Apigenin is a dietary flavonoid found at high levels in parsley, thyme, and peppermint, and also in some herbs. Because of its potential antioxidant, anti-inflammatory, and anti-tumor properties, apigenin is a candidate cancer chemopreventive agent (Birt et al., 1997; Birt et al., 1996; Lepley et al., 1996; Ross and Kasum, 2002). Apigenin treatment inhibits cell proliferation in cancer cell types (Sarkar and Li, 2004). Apigenin treatment reduces the number and the size of skin tumors that develop in response to chemical carcinogen or UVB exposure via a mechanism that involves inhibition of ornithine decarboxylase activity (Wei et al., 1990). Apigenin also inhibits the TPA-dependent increase in c-jun and c-fos gene expression and tumor promotion in mouse skin (Huang et al., 1997c), and suppresses TPA-mediated COX-2 expression by blocking Akt signal transduction and arachidonic acid release in HaCaT cells (Van Dross et al., 2005).

Curcumin

Curcumin is an important polyphenol derived from the rhizome Curcuma longa L. Curcumin has anti-inflammatory, antioxidant, anticarcinogenic, antiviral, and antiinfectious activity (Shishodia et al., 2005). These functions are attributable to curcumin’s regulation of the function of various transcription factors including NF-kB, AP1, EGr-1 and C/EBP, and the suppression of genes encoding TNF, COX-2, chemokines and cell adhesion proteins.

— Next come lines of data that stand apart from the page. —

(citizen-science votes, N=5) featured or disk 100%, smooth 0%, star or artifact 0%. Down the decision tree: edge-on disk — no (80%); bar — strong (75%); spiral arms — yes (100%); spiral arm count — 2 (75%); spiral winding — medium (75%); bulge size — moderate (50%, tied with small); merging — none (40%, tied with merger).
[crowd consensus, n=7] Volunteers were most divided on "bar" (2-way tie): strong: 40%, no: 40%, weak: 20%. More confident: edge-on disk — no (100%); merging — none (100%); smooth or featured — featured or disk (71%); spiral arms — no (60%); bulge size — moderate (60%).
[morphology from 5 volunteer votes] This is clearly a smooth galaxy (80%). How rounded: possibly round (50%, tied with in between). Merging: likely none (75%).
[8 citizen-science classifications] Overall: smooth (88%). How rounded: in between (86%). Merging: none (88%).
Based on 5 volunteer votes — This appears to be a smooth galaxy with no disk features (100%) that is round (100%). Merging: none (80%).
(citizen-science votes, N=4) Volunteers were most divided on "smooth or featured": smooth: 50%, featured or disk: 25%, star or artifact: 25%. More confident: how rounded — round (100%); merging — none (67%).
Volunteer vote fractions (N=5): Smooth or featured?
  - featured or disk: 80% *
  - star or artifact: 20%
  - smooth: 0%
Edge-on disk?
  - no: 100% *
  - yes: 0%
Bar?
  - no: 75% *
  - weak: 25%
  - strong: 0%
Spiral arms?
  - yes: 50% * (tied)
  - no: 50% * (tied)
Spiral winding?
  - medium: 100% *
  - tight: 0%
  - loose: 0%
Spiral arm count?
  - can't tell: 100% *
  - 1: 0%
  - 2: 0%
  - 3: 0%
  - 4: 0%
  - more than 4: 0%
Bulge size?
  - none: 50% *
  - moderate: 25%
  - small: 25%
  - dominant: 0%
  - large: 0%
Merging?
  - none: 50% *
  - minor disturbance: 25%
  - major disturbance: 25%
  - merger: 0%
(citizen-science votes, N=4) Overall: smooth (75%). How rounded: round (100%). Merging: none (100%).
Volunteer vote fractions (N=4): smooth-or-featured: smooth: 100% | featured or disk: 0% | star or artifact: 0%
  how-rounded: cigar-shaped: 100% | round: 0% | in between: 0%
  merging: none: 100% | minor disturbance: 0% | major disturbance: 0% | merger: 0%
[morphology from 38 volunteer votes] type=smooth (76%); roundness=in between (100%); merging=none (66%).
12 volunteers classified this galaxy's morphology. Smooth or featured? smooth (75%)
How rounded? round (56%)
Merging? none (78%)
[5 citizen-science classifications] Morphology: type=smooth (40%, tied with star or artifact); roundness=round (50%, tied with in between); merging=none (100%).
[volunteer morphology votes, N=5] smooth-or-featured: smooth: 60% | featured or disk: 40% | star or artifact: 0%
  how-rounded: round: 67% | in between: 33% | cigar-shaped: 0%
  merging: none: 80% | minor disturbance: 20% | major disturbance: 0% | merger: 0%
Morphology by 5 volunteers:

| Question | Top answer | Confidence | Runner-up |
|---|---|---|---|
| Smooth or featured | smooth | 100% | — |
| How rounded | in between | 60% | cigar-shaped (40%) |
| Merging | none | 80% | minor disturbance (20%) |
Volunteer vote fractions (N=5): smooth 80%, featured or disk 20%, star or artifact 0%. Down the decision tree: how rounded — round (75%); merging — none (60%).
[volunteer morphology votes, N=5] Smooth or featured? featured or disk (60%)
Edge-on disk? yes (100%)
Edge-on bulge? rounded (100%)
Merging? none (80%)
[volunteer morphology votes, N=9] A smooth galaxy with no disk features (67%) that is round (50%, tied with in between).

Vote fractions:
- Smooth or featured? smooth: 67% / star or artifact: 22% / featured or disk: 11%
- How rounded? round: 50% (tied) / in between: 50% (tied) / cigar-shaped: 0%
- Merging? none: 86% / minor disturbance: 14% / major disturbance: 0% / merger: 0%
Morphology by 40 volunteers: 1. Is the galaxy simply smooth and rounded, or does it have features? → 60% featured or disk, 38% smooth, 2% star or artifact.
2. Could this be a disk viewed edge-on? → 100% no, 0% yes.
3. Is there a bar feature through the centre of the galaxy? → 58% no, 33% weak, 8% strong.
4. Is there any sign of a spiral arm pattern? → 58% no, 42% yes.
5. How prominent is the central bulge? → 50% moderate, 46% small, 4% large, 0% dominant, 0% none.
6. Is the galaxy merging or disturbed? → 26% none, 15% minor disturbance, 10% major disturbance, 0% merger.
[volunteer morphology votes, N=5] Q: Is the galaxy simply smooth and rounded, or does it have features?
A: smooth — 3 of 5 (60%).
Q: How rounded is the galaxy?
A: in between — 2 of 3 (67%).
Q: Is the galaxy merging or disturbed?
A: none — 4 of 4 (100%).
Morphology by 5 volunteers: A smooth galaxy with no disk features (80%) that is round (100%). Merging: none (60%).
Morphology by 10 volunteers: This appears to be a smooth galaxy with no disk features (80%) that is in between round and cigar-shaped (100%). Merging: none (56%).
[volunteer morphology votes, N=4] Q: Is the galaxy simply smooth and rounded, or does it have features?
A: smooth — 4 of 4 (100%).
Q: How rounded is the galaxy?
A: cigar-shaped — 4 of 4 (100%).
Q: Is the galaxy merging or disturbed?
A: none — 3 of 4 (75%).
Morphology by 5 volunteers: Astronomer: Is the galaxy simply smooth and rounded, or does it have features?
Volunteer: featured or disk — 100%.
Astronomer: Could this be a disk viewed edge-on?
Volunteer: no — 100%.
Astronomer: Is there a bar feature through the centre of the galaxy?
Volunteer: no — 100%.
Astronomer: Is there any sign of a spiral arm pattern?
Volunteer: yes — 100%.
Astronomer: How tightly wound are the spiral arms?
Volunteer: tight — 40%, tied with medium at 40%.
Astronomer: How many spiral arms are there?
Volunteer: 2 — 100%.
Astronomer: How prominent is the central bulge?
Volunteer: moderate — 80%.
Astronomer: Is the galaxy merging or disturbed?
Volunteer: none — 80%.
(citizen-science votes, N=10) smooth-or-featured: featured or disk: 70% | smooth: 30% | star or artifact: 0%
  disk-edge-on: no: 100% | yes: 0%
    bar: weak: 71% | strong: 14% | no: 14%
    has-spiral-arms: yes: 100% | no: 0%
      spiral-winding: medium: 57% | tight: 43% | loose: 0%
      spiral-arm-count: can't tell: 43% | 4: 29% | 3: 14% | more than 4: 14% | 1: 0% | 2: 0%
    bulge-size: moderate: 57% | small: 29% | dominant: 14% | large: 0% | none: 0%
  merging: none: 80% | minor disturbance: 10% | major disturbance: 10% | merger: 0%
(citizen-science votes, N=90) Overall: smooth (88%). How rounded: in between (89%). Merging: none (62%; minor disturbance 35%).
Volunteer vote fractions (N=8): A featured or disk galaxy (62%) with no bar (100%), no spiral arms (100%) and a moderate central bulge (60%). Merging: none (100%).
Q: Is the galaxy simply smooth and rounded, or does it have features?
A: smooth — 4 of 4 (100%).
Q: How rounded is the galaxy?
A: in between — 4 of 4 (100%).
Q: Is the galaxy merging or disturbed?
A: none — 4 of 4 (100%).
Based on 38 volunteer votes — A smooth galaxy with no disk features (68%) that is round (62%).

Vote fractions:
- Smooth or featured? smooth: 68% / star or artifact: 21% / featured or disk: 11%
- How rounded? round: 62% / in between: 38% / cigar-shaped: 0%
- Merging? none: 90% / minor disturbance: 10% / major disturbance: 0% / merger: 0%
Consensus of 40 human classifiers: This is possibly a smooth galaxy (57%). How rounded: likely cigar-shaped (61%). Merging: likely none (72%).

Curcumin suppress the proliferation of cancer cells via its effects on cell cycle, apoptosis and differentiation (Huang et al., 1988a; Huang et al., 1997b; Huang et al., 1997a; Huang et al., 1988b). Curcumin treatment has been shown to suppress skin tumor development in 7,12-dimethylbenz(a)anthracene/12-O-tetradecanoylphorbol-13-acetate treated mice (Huang et al., 1997a; Limtrakul et al., 2001; Singletary et al., 1998). Curcumin also attenuates the TPA-dependent increase in skin inflammation, hyperplasia, DNA synthesis, c-fos and c-jun protein expression, and ornithine decarboxylase (ODC) activity (Huang et al., 1997b).

Chemopreventive agents differentially regulate hINV gene expression

When we initiated these studies, the role of chemopreventive agents in regulating normal human epidermal keratinocyte function had not been extensively studied, as most investigations focus on transformed keratinocytes. However, we have argued that it is important to examine the impact of chemopreventive agent treatment on the function of normal epidermal keratinocytes, since these cells comprise the interface between the body and the environment. As such, these cells are exposed to a wide range of mutagenic environmental challenges and so it makes sense to assess whether chemopreventive agents regulate their function. For example, an agent that enhances the differentiation of normal or pre-malignant human keratinocytes, and thereby removes the cell from the proliferative pool, may provide a substantial anti-cancer advantage.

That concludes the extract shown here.